ダメだと知っていることをやっている雰囲気を出しましょう。

 大人になってもダメだと言われている事ほどやりたくなってしまいますよね。

 「ぜったいにあけちゃダメ?」は、そんな人間の心理をくすぐるような絵本になっているので、読み方もまるで悪いことをしているような感じで読むと、読み手と聞き手だけの秘密のような雰囲気が出て楽しくなります。

 例えば「リボンだけなら いいよね」という一文は、こそこそ話をしているような声の大きさで、手も口元に添えることで内緒のことを共有している感覚が生まれます。

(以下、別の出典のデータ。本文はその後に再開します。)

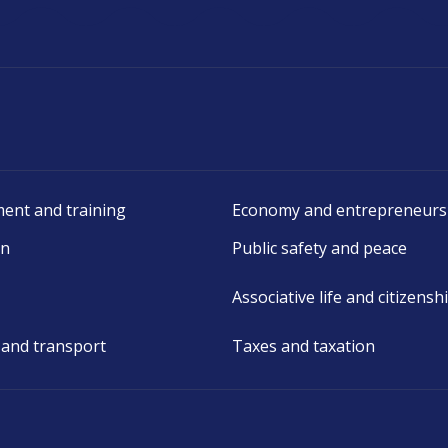
ent and training
Economy and entrepreneurs
on
Public safety and peace
Associative life and citizensh
 and transport
Taxes and taxation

 後半になるにつれて、ダメなことをしている雰囲気を出してみましょう。

まとめ・Ryuの感想

悪いことをしている楽しさを感じることができる絵本です。

 ダメだと言われていることをしてしまう背徳感やスリルを通じて、ドキドキを楽しめる絵本となっています。

 大人も誰しもが持っているこの感覚は、子どもも同じく持っています。

 この絵本を読んだ時は、「ダメだよー!」と言っている子も先が気になって仕方がない様子が見られたり、「ちょっとだけならいいんじゃない?」と、主人公ラリーの口車に乗せられたりで、子どもの葛藤が見られました。

 また、クリスマスを題材とした絵本となっていますが、個人的には聞き手と読み手とのコミュニケーションのツールとして素晴らしい絵本だと思っております。

 聞き手が参加しやすい文で構成されていたり、秘密を共有することで生まれる一体感などを絵本を通じて得ることができます。

 絵本の量も多くないので、普段コミュニケーションを取る時間があまりない方でも、この絵本を読むことで短い時間で、多くの心の触れ合いを感じることができるでしょう。